Source extract:

'''

An unpublished opinion of the North Carolina Court of Appeals does not constitute controlling legal authority. Citation is disfavored, but may be permitted in accordance with the provisions of Rule 30(e)(3) of the North Carolina Rules of Appellate Procedure.

NO. COA06-303

NORTH CAROLINA COURT OF APPEALS

Filed: 5 September 2006

STATE OF NORTH CAROLINA

         v.                        Haywood County
                                Nos. 05 CRS 52464, 3658
JOSEPH RAY HOWES, JR.

    Appeal by defendant from judgment entered 8 December 2005 by Judge Dennis J. Winner in Haywood County Superior Court. Heard in the Court of Appeals 21 August 2006.

    Attorney General Roy Cooper, by Assistant Attorney General Amy C. Kunstling, for the State.

    William B. Gibson for defendant-appellant.

    CALABRIA, Judge.

'''

Work to complete: Copy out the whole Court of Appeals opinion excerpt above, word for word and line for line.

Listed entries:

'''

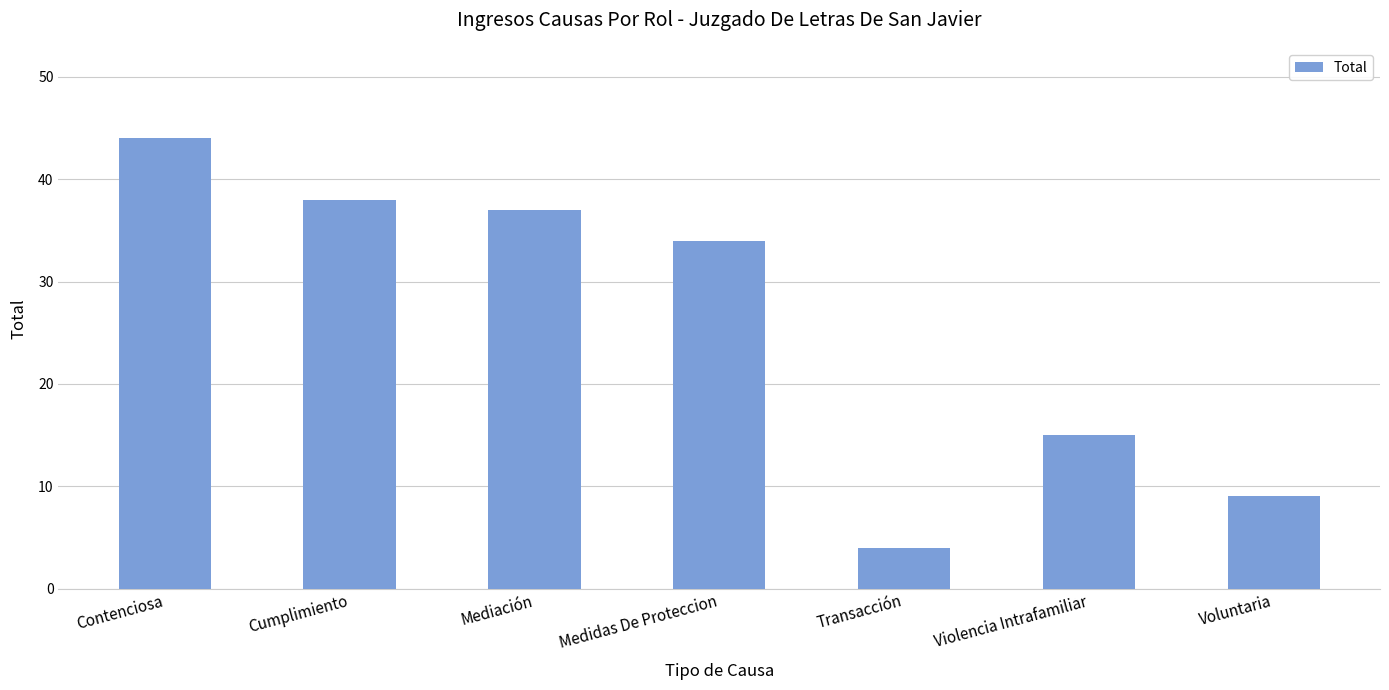

What is the difference between the second highest and second lowest values?

29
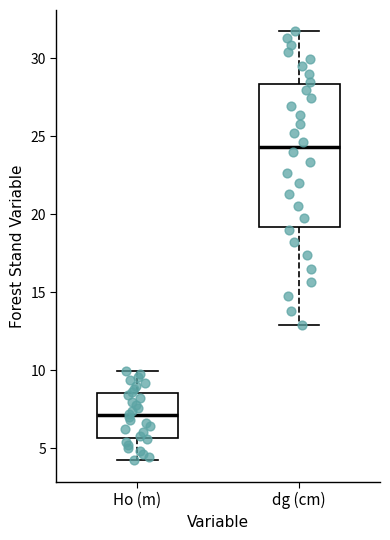

Reading left to right, read every box against the y-axis: the position of its median line, the range the box covers, and the ends of its whiskers. The values are not printed on the chart, so give them approximately, as read against the axis.

Ho (m): median 7.0, box 5.5 to 8.5, whiskers 4.0 to 10.0
dg (cm): median 24.5, box 19.0 to 28.5, whiskers 13.0 to 31.5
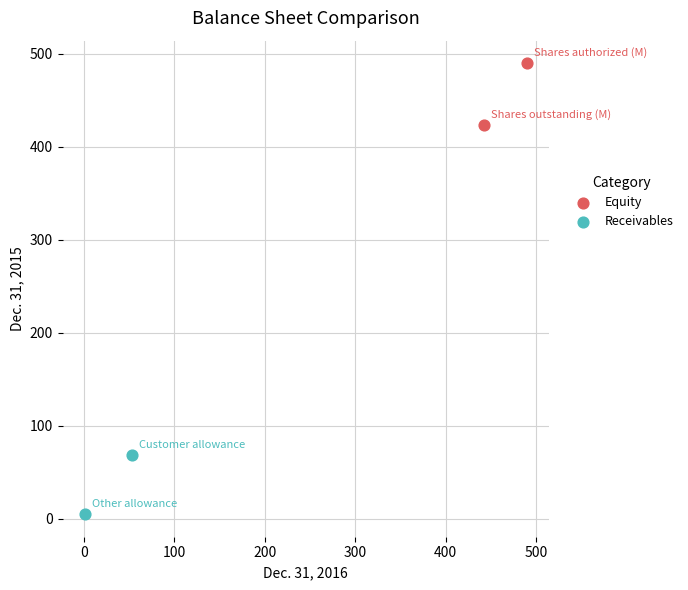

What are all the series names shown in the legend?

Equity, Receivables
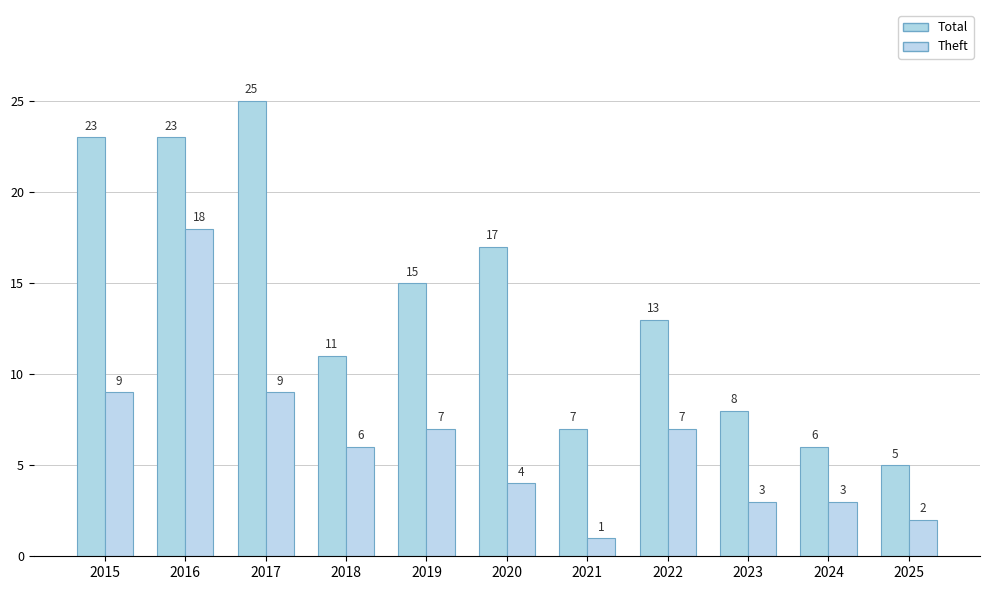

Count the number of data series in this chart.

2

'''

Solution for this problem:
An unpublished opinion of the North Carolina Court of Appeals does not constitute controlling legal authority. Citation is disfavored, but may be permitted in accordance with the provisions of Rule 30(e)(3) of the North Carolina Rules of Appellate Procedure.

NO. COA06-303

NORTH CAROLINA COURT OF APPEALS

Filed: 5 September 2006

STATE OF NORTH CAROLINA

         v.                        Haywood County
                                Nos. 05 CRS 52464, 3658
JOSEPH RAY HOWES, JR.

    Appeal by defendant from judgment entered 8 December 2005 by Judge Dennis J. Winner in Haywood County Superior Court. Heard in the Court of Appeals 21 August 2006.

    Attorney General Roy Cooper, by Assistant Attorney General Amy C. Kunstling, for the State.

    William B. Gibson for defendant-appellant.

    CALABRIA, Judge.